Pese a que es fácil recordar las actividades lúdicas de la infancia bajo la lente de lo íntimo, como esferas perfectamente aisladas, el juguete, y por ende el juego, no suceden en un vacío. Los ensayos Juguetes de Walter Benjamin y Mitologías de Roland Barthes plantean el juego como un cordón umbilical entre el niño y el mundo adulto, un nexo con la sociedad que va configurando la realidad del niño. Se podría decir, entonces, que el juego es nuestro primer intento de darle orden y sentido al mundo que nos rodea. Un orden que viene predeterminado por la sociedad que nos ha entregado ese juego, ese juguete, en primer lugar. La pregunta que surge naturalmente de este planteamiento es, ¿puede el juego, entonces, ir más allá de su legado social?

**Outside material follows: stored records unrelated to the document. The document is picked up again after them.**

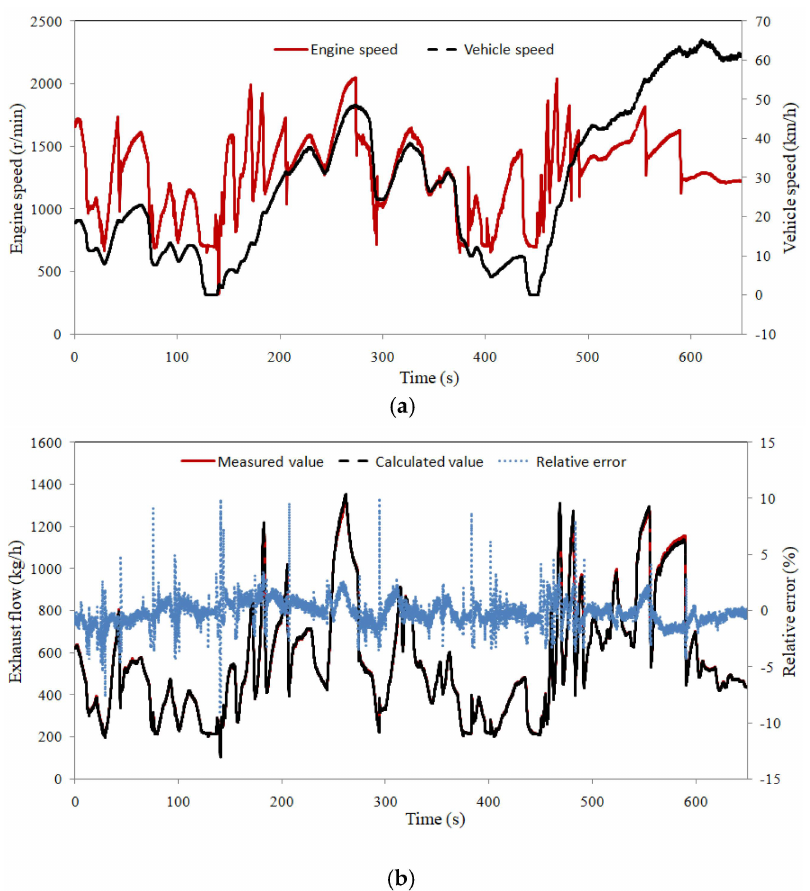
Figure 6. Comparison curve of vehicle actual road exhaust flow under transient-state conditions. ( a ) Engine speed and vehicle speed; ( b ) measured and calculated value of exhaust flow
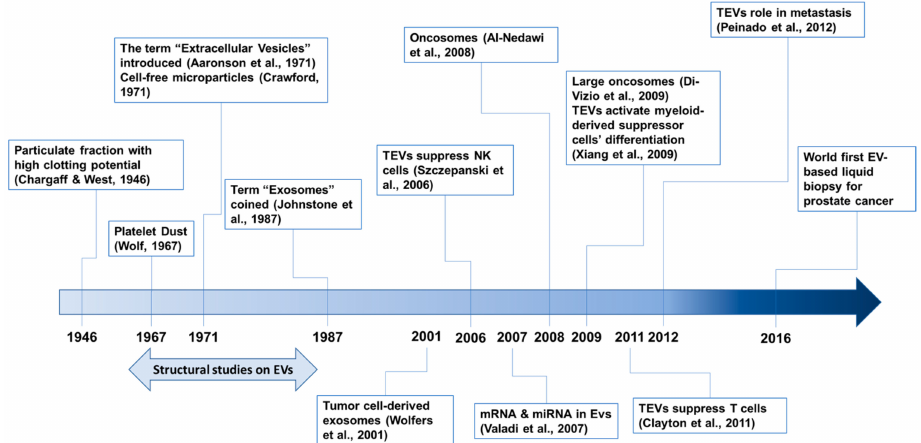
Figure 1. Timeline of selected events in the field of tumor-derived EV (TEV) research.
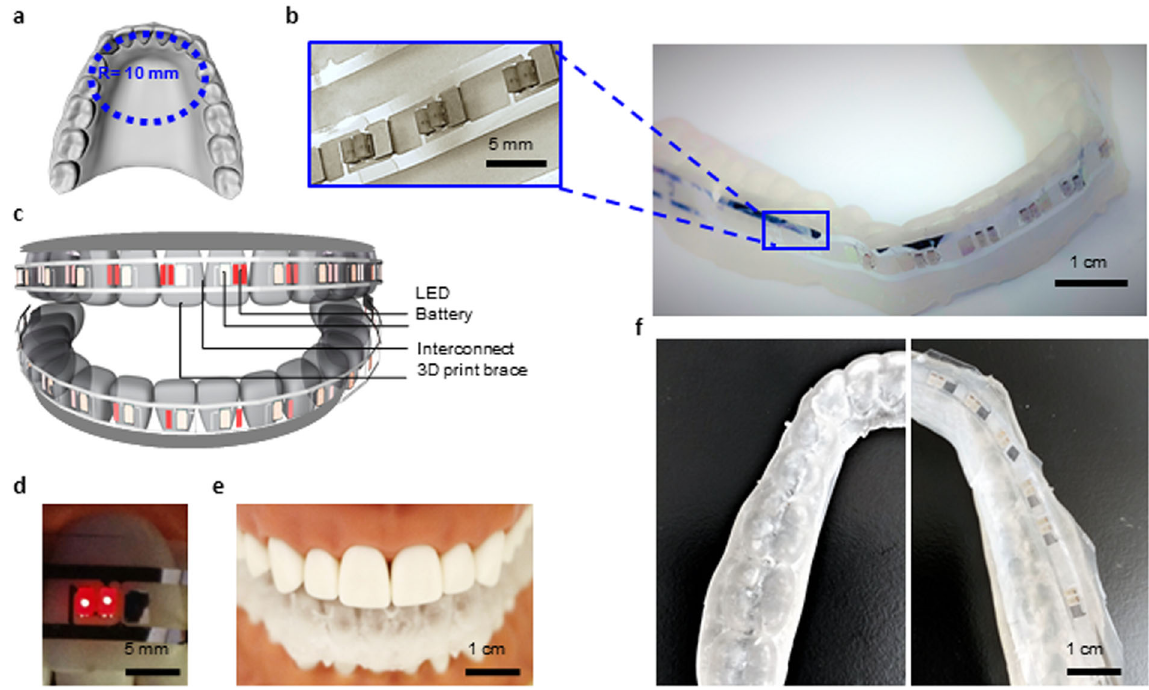
Fig. 5 Smart dental brace system. a Average minimalist radius of curvature can be obtained in dental arch is 10 mm. b Flexible battery module bonded to aluminum interconnects on PET substrate and its integration with chip-scale LEDs. The device is embedded in a 3D printed brace with battery and LED module repeated per each teeth. c Smart dental brace components: near-infrared LEDs integrated with fl exible batteries and interconnected on a soft PET substrate. The whole device is embedded in semi-transparent 3D printed brace, d Flexible battery powering near-infrared two LEDs connected in series. e Image of the smart dental brace device on arti fi cial teeth. f Top view of smart dental brace from the outside (left) and inside (right) with packaged red light therapy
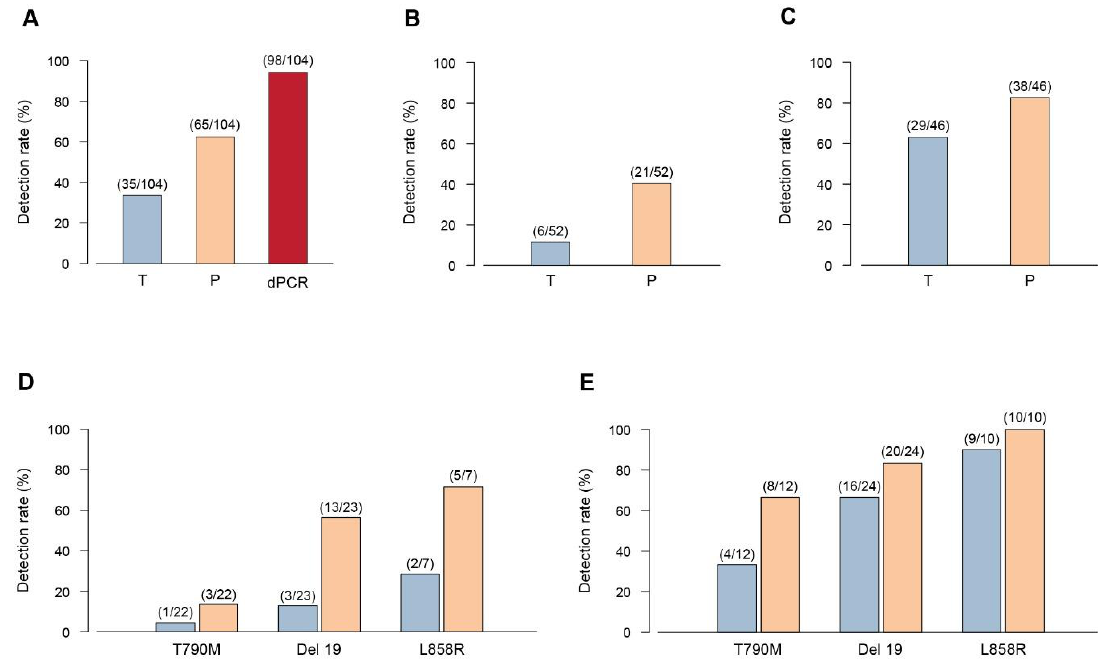
Figure 3. Detection rate of three platforms in plasma EGFR mutations detection. The detection rate is shown as the frequency of sample that resulted positive when tested in liquid biopsy with the three different methods: Scorpion-ARMS EGFR Plasma RGQ PCR Kit-QIAGEN (T), PNAClamp EGFR - PANAGENE (P), and QuantStudio 3D Digital PCR System-Thermo Fisher Scientific (dPCR). ( A ) Overall detection rate of the three platforms. ( B ) Overall detection rate of the Scorpion-ARMS compared to the PNAClamp for the low copy (<1 copy/µl) patient group as measured by Digital PCR. ( C ) Overall detection rate of Scorpion-ARMS compared to PNAClamp for the high copy (>1 copy/µl) patient group as measured by Digital PCR. ( D ) Comparison of Scorpion-ARMS (blue) with PNAClamp (orange) for the low copy (<1 copy/µl) patient group as measured by Digital PCR, considered separately for each EGFR main mutation (Del 19, L858R, and T790M). ( E ) Comparison of Scorpion-ARMS (blue) with PNAClamp (orange) for the high copy (>1 copy/µl) patient group, measured by Digital PCR, considered separately for each EGFR main mutation (T790M, Del 19, and L858R). Numbers in parenthesis indicate the relative amount of mutations detected with each specific method.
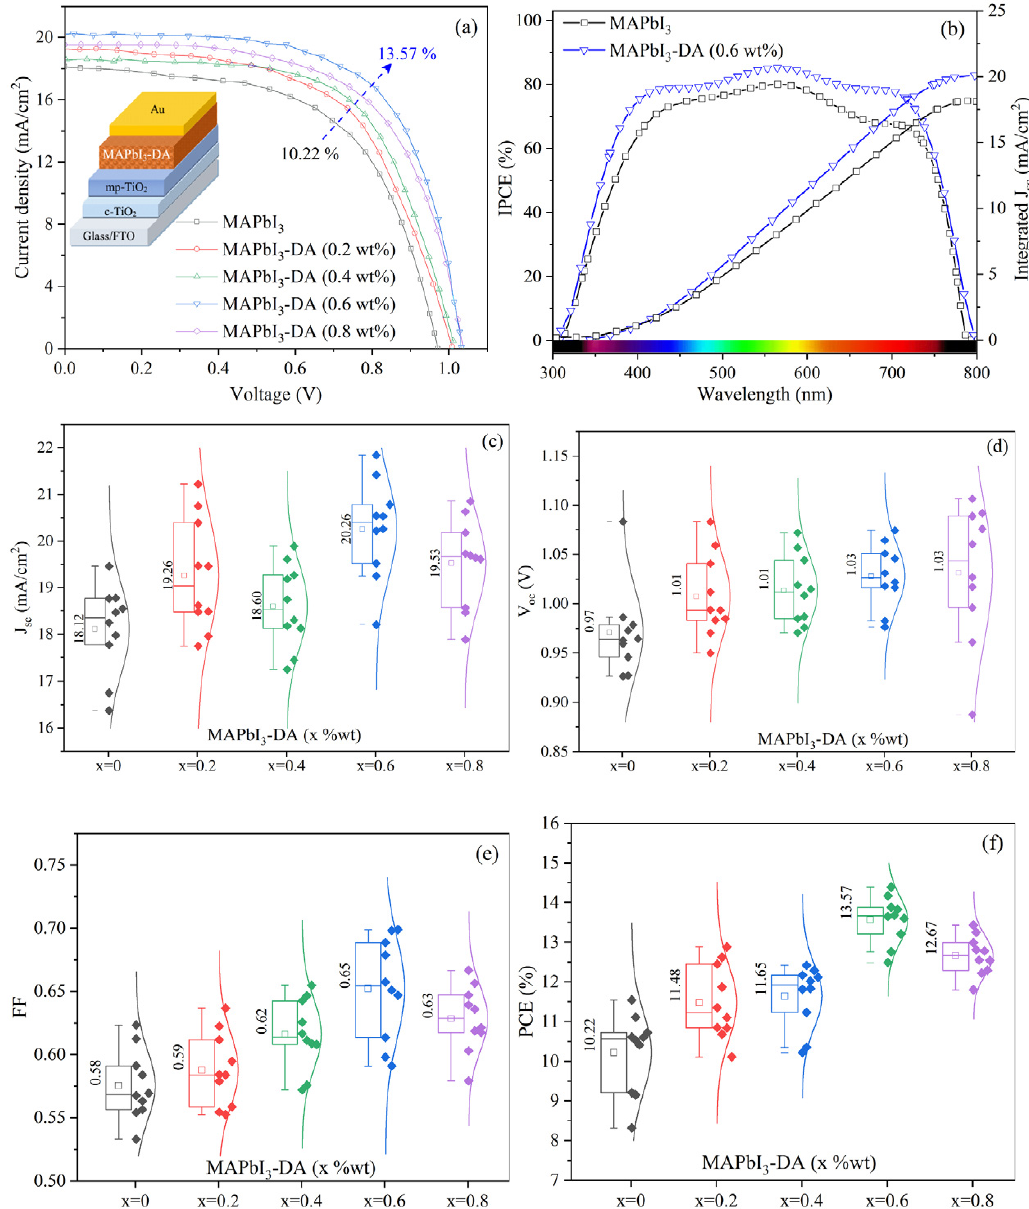
Fig. 5. (a) Averaged J- V curves of the PSCs with various concentrations of DA under illumination; (b) IPCE spectrum of the PSCs fabricated from precursor solution added with 0.4 wt% DA and the integration photocurrent curves of the PSCs; Statistical distribution and box-plots of photovoltaic parameters (c) J sc , (d) V oc , (e) FF, (f) PCE of a series of PSCs obtained from J–V curves under illumination.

Ursula K. Le Guin tiene un ensayo llamado la Teoría de la bolsa de la ficción. En él relata como desde la prehistoria, desde que recolectamos semillas y matamos mamuts, la historia que contamos, la que perdura, es esta última. La historia del héroe, de la guerra, la historia de matar y conquistar y penetrar. Úrsula rechaza esta historia de la humanidad y, por tanto, rechaza su propia humanidad. Solo la vuelve a reclamar cuando encuentra una nueva historia. La antropóloga Elizabeth Fisher propuso en 1975 la Teoría evolutiva de la bolsa: la primera herramienta que creó el ser humano no fue ni la lanza ni el cuchillo, fue la bolsa en la que guardamos, protegemos y compartimos aquello que nos importa. Es en la bolsa donde Úrsula encuentra una nueva historia que contar. Una historia que deja atrás el conflicto y la batalla como elemento aglutinador.

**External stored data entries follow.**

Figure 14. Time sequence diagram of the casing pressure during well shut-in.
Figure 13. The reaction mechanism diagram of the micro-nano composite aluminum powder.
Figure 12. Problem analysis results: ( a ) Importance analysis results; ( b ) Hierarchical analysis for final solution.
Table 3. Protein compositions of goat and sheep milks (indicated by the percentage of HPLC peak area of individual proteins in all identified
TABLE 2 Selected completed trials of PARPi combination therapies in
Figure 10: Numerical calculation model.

Una estructura con la que ordenamos mentalmente nuestro mundo es, en última instancia, una historia. Por tanto, si para encontrar nuestra propia humanidad tenemos que cambiar la historia, también tenemos que cambiar el juego. Proponer alternativas a la persecución del gato y el ratón, la subyugación de la hembra que protege el nido y la lucha de dos animales por la presa de las que habla Benjamin. Aspirar a algo más que la imitación descrita por Barthes del soldado, del ingeniero e incluso del aparentemente más inocuo médico, que sigue siendo parte de la misma historia mortal. Esta no es una tarea fácil, ya que todos somos partes de esa narrativa, todos seguimos tomando parte de este juego.
Al final de su inspección del juguete francés, Barthes encuentra algo distinto a la mera imitación: los juegos de construcción. Mediante los actos de creación el niño puede ver más allá del horizonte del mundo adulto. Como queda reflejada en la anécdota de Benjamin del origen del sonajero, el juego por naturaleza es creativo, capaz de llegar a algo mayor que la suma de sus partes. Ahí en mi opinión está su mayor fortaleza y la dirección a la que debemos mirar: no hay mejor manera de acabar con la historia de la guerra que aprender a crear una nueva.